— Task goal —
Copy the lines in the rows below, from the line with "Exterior Photosphere" through the line with "The world’s first", including both of those lines.

Saved entries:
==========

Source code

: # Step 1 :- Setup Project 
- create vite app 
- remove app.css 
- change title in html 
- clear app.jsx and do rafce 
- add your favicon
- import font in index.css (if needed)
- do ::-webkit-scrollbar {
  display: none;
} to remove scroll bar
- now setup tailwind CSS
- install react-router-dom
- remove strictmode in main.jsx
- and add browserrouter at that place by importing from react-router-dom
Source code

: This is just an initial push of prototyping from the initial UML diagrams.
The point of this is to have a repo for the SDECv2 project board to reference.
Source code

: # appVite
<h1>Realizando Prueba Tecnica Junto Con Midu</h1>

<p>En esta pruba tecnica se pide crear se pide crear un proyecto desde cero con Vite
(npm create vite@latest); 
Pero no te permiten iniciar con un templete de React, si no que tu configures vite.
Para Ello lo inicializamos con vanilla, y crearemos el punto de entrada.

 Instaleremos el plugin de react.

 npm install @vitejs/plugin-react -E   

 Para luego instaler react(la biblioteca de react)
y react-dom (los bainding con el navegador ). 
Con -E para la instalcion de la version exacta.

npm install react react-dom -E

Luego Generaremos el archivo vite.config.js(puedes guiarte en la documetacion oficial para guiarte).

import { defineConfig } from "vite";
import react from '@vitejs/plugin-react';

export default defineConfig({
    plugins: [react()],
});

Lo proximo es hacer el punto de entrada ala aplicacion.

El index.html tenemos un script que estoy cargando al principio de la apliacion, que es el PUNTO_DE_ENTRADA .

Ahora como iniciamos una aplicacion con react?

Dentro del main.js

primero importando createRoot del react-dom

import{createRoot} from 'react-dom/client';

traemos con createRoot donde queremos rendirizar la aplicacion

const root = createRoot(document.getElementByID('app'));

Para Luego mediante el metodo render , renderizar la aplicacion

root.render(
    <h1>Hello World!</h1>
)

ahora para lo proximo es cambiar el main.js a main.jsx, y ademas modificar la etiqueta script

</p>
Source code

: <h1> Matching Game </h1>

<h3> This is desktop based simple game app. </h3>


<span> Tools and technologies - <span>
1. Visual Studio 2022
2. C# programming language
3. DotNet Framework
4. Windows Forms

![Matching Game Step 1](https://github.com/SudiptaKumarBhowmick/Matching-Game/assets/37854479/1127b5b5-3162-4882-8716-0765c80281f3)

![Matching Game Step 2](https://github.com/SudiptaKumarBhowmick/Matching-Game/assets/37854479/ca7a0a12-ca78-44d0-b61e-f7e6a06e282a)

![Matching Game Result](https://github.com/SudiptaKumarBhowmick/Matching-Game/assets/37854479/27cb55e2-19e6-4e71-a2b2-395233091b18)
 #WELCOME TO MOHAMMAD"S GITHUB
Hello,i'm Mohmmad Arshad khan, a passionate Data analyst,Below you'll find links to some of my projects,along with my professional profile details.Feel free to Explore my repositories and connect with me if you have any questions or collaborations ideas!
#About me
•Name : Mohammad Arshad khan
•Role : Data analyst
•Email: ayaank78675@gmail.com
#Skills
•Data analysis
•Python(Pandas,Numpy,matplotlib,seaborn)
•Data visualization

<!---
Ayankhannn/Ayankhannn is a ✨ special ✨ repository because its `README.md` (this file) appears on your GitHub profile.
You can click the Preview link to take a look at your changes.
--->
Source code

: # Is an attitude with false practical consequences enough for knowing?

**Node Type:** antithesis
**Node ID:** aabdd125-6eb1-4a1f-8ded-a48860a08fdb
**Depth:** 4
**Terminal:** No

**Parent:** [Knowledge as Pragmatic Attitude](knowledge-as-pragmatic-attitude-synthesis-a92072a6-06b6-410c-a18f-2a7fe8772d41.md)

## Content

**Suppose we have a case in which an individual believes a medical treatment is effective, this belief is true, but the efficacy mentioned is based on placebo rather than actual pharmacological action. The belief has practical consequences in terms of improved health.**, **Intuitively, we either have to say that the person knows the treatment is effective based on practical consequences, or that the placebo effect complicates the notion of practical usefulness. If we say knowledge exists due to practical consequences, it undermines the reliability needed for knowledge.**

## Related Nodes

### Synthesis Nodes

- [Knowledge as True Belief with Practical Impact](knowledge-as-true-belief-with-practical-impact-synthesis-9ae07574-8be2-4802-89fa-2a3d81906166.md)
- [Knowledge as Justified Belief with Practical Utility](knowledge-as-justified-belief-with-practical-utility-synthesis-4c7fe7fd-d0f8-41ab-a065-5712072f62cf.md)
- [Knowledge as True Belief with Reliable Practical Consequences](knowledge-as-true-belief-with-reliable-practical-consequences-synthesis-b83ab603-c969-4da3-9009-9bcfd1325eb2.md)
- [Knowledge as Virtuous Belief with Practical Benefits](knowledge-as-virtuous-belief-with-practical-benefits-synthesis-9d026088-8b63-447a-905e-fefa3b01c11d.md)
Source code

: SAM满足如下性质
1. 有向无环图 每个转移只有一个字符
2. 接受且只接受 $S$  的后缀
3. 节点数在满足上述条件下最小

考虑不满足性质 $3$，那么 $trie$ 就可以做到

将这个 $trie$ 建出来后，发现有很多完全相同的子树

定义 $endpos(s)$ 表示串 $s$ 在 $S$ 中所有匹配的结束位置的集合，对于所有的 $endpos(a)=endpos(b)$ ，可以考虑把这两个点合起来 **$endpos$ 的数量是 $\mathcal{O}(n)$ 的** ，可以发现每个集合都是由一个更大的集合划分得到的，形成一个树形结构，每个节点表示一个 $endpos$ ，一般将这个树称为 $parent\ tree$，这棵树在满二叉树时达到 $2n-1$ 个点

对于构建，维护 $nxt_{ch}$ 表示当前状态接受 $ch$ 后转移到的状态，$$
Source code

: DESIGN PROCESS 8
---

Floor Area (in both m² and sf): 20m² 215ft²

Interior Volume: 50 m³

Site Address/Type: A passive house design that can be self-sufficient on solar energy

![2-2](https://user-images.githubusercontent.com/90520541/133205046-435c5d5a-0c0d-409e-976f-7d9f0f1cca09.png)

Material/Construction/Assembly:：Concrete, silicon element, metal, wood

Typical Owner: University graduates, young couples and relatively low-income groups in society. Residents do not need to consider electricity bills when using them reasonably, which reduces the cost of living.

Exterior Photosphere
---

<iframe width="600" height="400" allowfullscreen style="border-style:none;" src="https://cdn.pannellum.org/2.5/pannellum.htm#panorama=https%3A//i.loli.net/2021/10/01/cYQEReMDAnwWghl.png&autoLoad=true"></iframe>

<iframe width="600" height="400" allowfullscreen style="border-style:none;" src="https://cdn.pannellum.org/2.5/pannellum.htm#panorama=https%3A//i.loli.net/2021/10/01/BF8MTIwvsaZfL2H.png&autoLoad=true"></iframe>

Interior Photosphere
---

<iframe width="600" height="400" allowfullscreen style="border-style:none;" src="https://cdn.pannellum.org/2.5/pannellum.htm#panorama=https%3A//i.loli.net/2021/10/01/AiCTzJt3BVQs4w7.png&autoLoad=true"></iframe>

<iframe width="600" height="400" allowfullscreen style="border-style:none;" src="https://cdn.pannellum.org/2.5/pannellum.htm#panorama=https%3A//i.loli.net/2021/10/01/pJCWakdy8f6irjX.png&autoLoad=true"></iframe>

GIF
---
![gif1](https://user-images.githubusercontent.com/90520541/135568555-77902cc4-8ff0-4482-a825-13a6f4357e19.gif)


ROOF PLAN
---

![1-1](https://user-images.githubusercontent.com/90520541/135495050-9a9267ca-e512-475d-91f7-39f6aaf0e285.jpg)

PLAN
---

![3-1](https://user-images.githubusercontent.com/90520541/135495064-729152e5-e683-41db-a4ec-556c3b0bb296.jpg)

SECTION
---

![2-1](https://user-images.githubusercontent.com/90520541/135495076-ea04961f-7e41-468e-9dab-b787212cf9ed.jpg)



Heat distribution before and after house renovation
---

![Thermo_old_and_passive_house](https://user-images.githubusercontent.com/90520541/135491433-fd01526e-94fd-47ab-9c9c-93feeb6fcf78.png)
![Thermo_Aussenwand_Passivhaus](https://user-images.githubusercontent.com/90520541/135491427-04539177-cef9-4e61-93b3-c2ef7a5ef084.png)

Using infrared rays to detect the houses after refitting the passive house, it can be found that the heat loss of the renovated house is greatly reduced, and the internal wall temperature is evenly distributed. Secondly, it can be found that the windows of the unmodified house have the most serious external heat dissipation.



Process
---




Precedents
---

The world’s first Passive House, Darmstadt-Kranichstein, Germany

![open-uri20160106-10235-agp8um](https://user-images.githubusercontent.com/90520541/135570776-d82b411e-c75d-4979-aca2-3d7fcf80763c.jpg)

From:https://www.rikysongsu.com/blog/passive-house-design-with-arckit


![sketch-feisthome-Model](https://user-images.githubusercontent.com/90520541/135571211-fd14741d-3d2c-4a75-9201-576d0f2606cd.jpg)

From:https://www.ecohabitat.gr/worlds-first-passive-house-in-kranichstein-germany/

==========

— The completed task —
Exterior Photosphere
---

<iframe width="600" height="400" allowfullscreen style="border-style:none;" src="https://cdn.pannellum.org/2.5/pannellum.htm#panorama=https%3A//i.loli.net/2021/10/01/cYQEReMDAnwWghl.png&autoLoad=true"></iframe>

<iframe width="600" height="400" allowfullscreen style="border-style:none;" src="https://cdn.pannellum.org/2.5/pannellum.htm#panorama=https%3A//i.loli.net/2021/10/01/BF8MTIwvsaZfL2H.png&autoLoad=true"></iframe>

Interior Photosphere
---

<iframe width="600" height="400" allowfullscreen style="border-style:none;" src="https://cdn.pannellum.org/2.5/pannellum.htm#panorama=https%3A//i.loli.net/2021/10/01/AiCTzJt3BVQs4w7.png&autoLoad=true"></iframe>

<iframe width="600" height="400" allowfullscreen style="border-style:none;" src="https://cdn.pannellum.org/2.5/pannellum.htm#panorama=https%3A//i.loli.net/2021/10/01/pJCWakdy8f6irjX.png&autoLoad=true"></iframe>

GIF
---
![gif1](https://user-images.githubusercontent.com/90520541/135568555-77902cc4-8ff0-4482-a825-13a6f4357e19.gif)


ROOF PLAN
---

![1-1](https://user-images.githubusercontent.com/90520541/135495050-9a9267ca-e512-475d-91f7-39f6aaf0e285.jpg)

PLAN
---

![3-1](https://user-images.githubusercontent.com/90520541/135495064-729152e5-e683-41db-a4ec-556c3b0bb296.jpg)

SECTION
---

![2-1](https://user-images.githubusercontent.com/90520541/135495076-ea04961f-7e41-468e-9dab-b787212cf9ed.jpg)



Heat distribution before and after house renovation
---

![Thermo_old_and_passive_house](https://user-images.githubusercontent.com/90520541/135491433-fd01526e-94fd-47ab-9c9c-93feeb6fcf78.png)
![Thermo_Aussenwand_Passivhaus](https://user-images.githubusercontent.com/90520541/135491427-04539177-cef9-4e61-93b3-c2ef7a5ef084.png)

Using infrared rays to detect the houses after refitting the passive house, it can be found that the heat loss of the renovated house is greatly reduced, and the internal wall temperature is evenly distributed. Secondly, it can be found that the windows of the unmodified house have the most serious external heat dissipation.



Process
---




Precedents
---

The world’s first Passive House, Darmstadt-Kranichstein, Germany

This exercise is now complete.